'House of Lies' and Mainstream Pornography


I caught House of Lies at the barbershop the other day, and was disappointed. I'm pretty much a fan of the entire cast--especially Ben Schwartz and (obviously) Don Cheadle.

Ken Tucker captures much of what I was thinking:

Most of the time, House of Lies plays like one of those glossy, empty USA Network shows like White Collar or Psych, but with a butt-load of the sort of sexual activity one can get away with on pay-cable. That means both ends of this creature, so to speak, aren't all that interesting. People talk fast on Psych because the folks making it think you'll mistake that for snappy patter; people have grunting quickies in semi-public places on cable TV because they think it'll turn us on. But there's no novelty or freshness in House of Lies' patter or its penis-placement. 

The show's crucial weakness is its dead language: The lines have no comic lilt; no exchange between any two characters gives off sparks. When you have an actor with a tongue as adroit as Cheadle, this seems nearly cruel. The sex is brutish and quick, laced with hostility -- orgasm as inflicted punishment. In the second episode, the promise of lively flirtation is proffered the moment the bright-eyed Cat Deeley shows up in an airport cameo. But the show's writers use her the way they use everyone else here -- Deeley ends up looking foolish for being friendly to one of Cheadle's team, even having to stoop to mop up coffee spilled on a man's crotch. (Coffee she didn't even spill herself.) 


Lies attempts to make Cheadle's Marty Kaan a vivid character in two ways, only one of which works. The best thing about Marty is that he's one of the few black characters on TV who acknowledges there's racism all around him, that he can sometimes play that pernicious situation to your advantage, but most of the time, he's alternately stoic, angry, or hurt -- and Cheadle makes every one of these reactions believable. Less believable is the family life for Marty that's been created by the series to soften, to humanize this wheeling-dealing machine of a man. He lives with his father (a fine Glynn Turman) and his son, Roscoe (Donis Leonard, Jr.), who likes to cross-dress in public. 

We're meant to think that Marty is a great dad for defending his young son's emerging, or conflicted, or whatever it is all prepubescent kids go through, sexuality against the criticisms of his ex-wife and school officials. The two sides of Marty don't mesh: The impatient shark during the working day doesn't seem likely to be able to chill out so completely when he deigns to do a little parenting. This compartmentalizing makes sense -- hardworking people do it all the time -- but, again, the dialogue that accompanies this simply makes Marty seem a little schizo, rather than the torn, man in pain he's probably meant to be.
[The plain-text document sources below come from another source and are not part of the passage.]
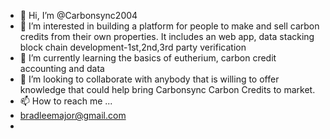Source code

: - 👋 Hi, I’m @Carbonsync2004
- 👀 I’m interested in building a platform for people to make and sell carbon credits from their own properties. It includes an web app, data stacking block chain development-1st,2nd,3rd party verification
- 🌱 I’m currently learning the basics of eutherium, carbon credit accounting and data
- 💞️ I’m looking to collaborate with anybody that is willing to offer knowledge that could help bring Carbonsync Carbon Credits to market.
- 📫 How to reach me ...
- bradleemajor@gmail.com
- 

<!---
Carbonsync2004/Carbonsync2004 is a ✨ special ✨ repository because its `README.md` (this file) appears on your GitHub profile.
You can click the Preview link to take a look at your changes.
--->
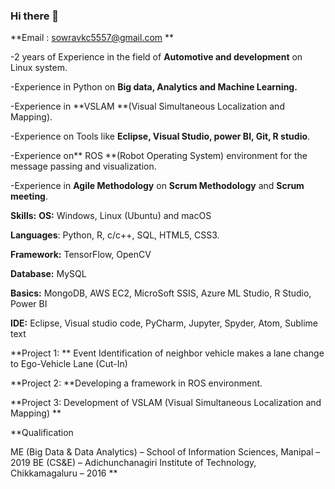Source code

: ### Hi there 👋

**Email : sowravkc5557@gmail.com
**

-2 years of Experience in the field of **Automotive and development** on Linux system.

-Experience in Python on **Big data, Analytics and Machine Learning.**

-Experience in **VSLAM **(Visual Simultaneous Localization and Mapping).

-Experience on Tools like **Eclipse, Visual Studio, power BI, Git, R studio**.

-Experience on** ROS **(Robot Operating System) environment for the message passing and visualization.

-Experience in **Agile Methodology** on **Scrum Methodology** and **Scrum meeting**.

**Skills:**
**OS:** Windows, Linux (Ubuntu) and macOS

**Languages**: Python, R, c/c++, SQL, HTML5, CSS3.

**Framework:** TensorFlow, OpenCV

**Database:** MySQL

**Basics:** MongoDB, AWS EC2, MicroSoft SSIS, Azure ML Studio, R Studio, Power BI

**IDE:** Eclipse, Visual studio code, PyCharm, Jupyter, Spyder, Atom, Sublime text



**Project 1: ** Event Identification of neighbor vehicle makes a lane change to Ego-Vehicle Lane (Cut-In)

**Project 2: **Developing a framework in ROS environment.

**Project 3: Development of VSLAM (Visual Simultaneous Localization and Mapping)
**

**Qualification

ME (Big Data & Data Analytics) – School of Information Sciences, Manipal – 2019
BE (CS&E) – Adichunchanagiri Institute of Technology, Chikkamagaluru – 2016
**

<!--
**SouravGowda/SouravGowda** is a ✨ _special_ ✨ repository because its `README.md` (this file) appears on your GitHub profile.

Here are some ideas to get you started:

- 🔭 I’m currently working on ...
- 🌱 I’m currently learning ...
- 👯 I’m looking to collaborate on ...
- 🤔 I’m looking for help with ...
- 💬 Ask me about ...
- 📫 How to reach me: ...
- 😄 Pronouns: ...
- ⚡ Fun fact: ...
-->
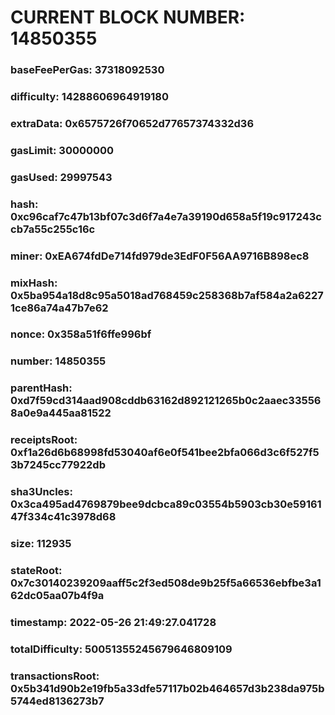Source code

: # CURRENT BLOCK NUMBER: 14850355

### baseFeePerGas: 37318092530
### difficulty: 14288606964919180
### extraData: 0x6575726f70652d77657374332d36
### gasLimit: 30000000
### gasUsed: 29997543
### hash: 0xc96caf7c47b13bf07c3d6f7a4e7a39190d658a5f19c917243ccb7a55c255c16c
### miner: 0xEA674fdDe714fd979de3EdF0F56AA9716B898ec8
### mixHash: 0x5ba954a18d8c95a5018ad768459c258368b7af584a2a62271ce86a74a47b7e62
### nonce: 0x358a51f6ffe996bf
### number: 14850355
### parentHash: 0xd7f59cd314aad908cddb63162d892121265b0c2aaec335568a0e9a445aa81522
### receiptsRoot: 0xf1a26d6b68998fd53040af6e0f541bee2bfa066d3c6f527f53b7245cc77922db
### sha3Uncles: 0x3ca495ad4769879bee9dcbca89c03554b5903cb30e5916147f334c41c3978d68
### size: 112935
### stateRoot: 0x7c30140239209aaff5c2f3ed508de9b25f5a66536ebfbe3a162dc05aa07b4f9a
### timestamp: 2022-05-26 21:49:27.041728
### totalDifficulty: 50051355245679646809109
### transactionsRoot: 0x5b341d90b2e19fb5a33dfe57117b02b464657d3b238da975b5744ed8136273b7
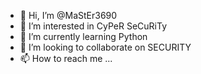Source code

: - 👋 Hi, I’m @MaStEr3690
- 👀 I’m interested in CyPeR SeCuRiTy
- 🌱 I’m currently learning Python
- 💞️ I’m looking to collaborate on SECURITY
- 📫 How to reach me ...

<!---
MaStEr3690/MaStEr3690 is a ✨ special ✨ repository because its `README.md` (this file) appears on your GitHub profile.
You can click the Preview link to take a look at your changes.
--->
I want to double down on a couple of points. I thought the initial handling of Marty's son's sexuality was really hamfisted. It felt like something you stick in a show to be edgy, cool, or "complex." But serious writing will always trump thin identity. Omar (from the Wire) is a great gay character--but mostly because the writer's take the whole of him seriously--including the gay parts.  What I mean is that they don't play it down. They don't ignore his sexuality. On contrary, Omar being gay has actual importance to the plot. They recognize the truth of it, and they keep writing. "Gay stick-up kid" is interesting--but not if you stop there.

Perhaps I am asking too much--it's not like most narrative takes the lives of heterosexuals seriously, either. Perhaps we want a world where thin writing is doled out to all sectors. I don't know.

Tucker also notes that much of the sex in House is meant to "turn us on." Indeed, the show felt to me like a kind of respectable, mass-market pornography. The narrative to sex ratio is, admittedly, lower in House than in most porn flicks. But the spirit of pornography, in which story exists to get us to sex, hovers about. The show certainly qualifies as "adult entertainment."

On a personal note, all of this was made more interesting because I was at the barber with my son. We are a liberal house. We have always talked about sex. We have made it a point to urge responsibility, while not making sex taboo. The whole point is to avoid having "The Talk" in favor of a constant conversation. Moreover, we've tried to be realistic about what the boy does and sees, when he's not under our survey.

I thought about asking the barber to cut the show off. But for some reason, that felt wrong--rude, almost. I also didn't know how bad (on all counts) the show would be. So I fell back on the golden rule--communication. On the walk to the train, and during the ride home we had a good conversation about art and depictions of sex. He's a smart kid. I hope it was the right thing. Parenting is just one long improv sketch.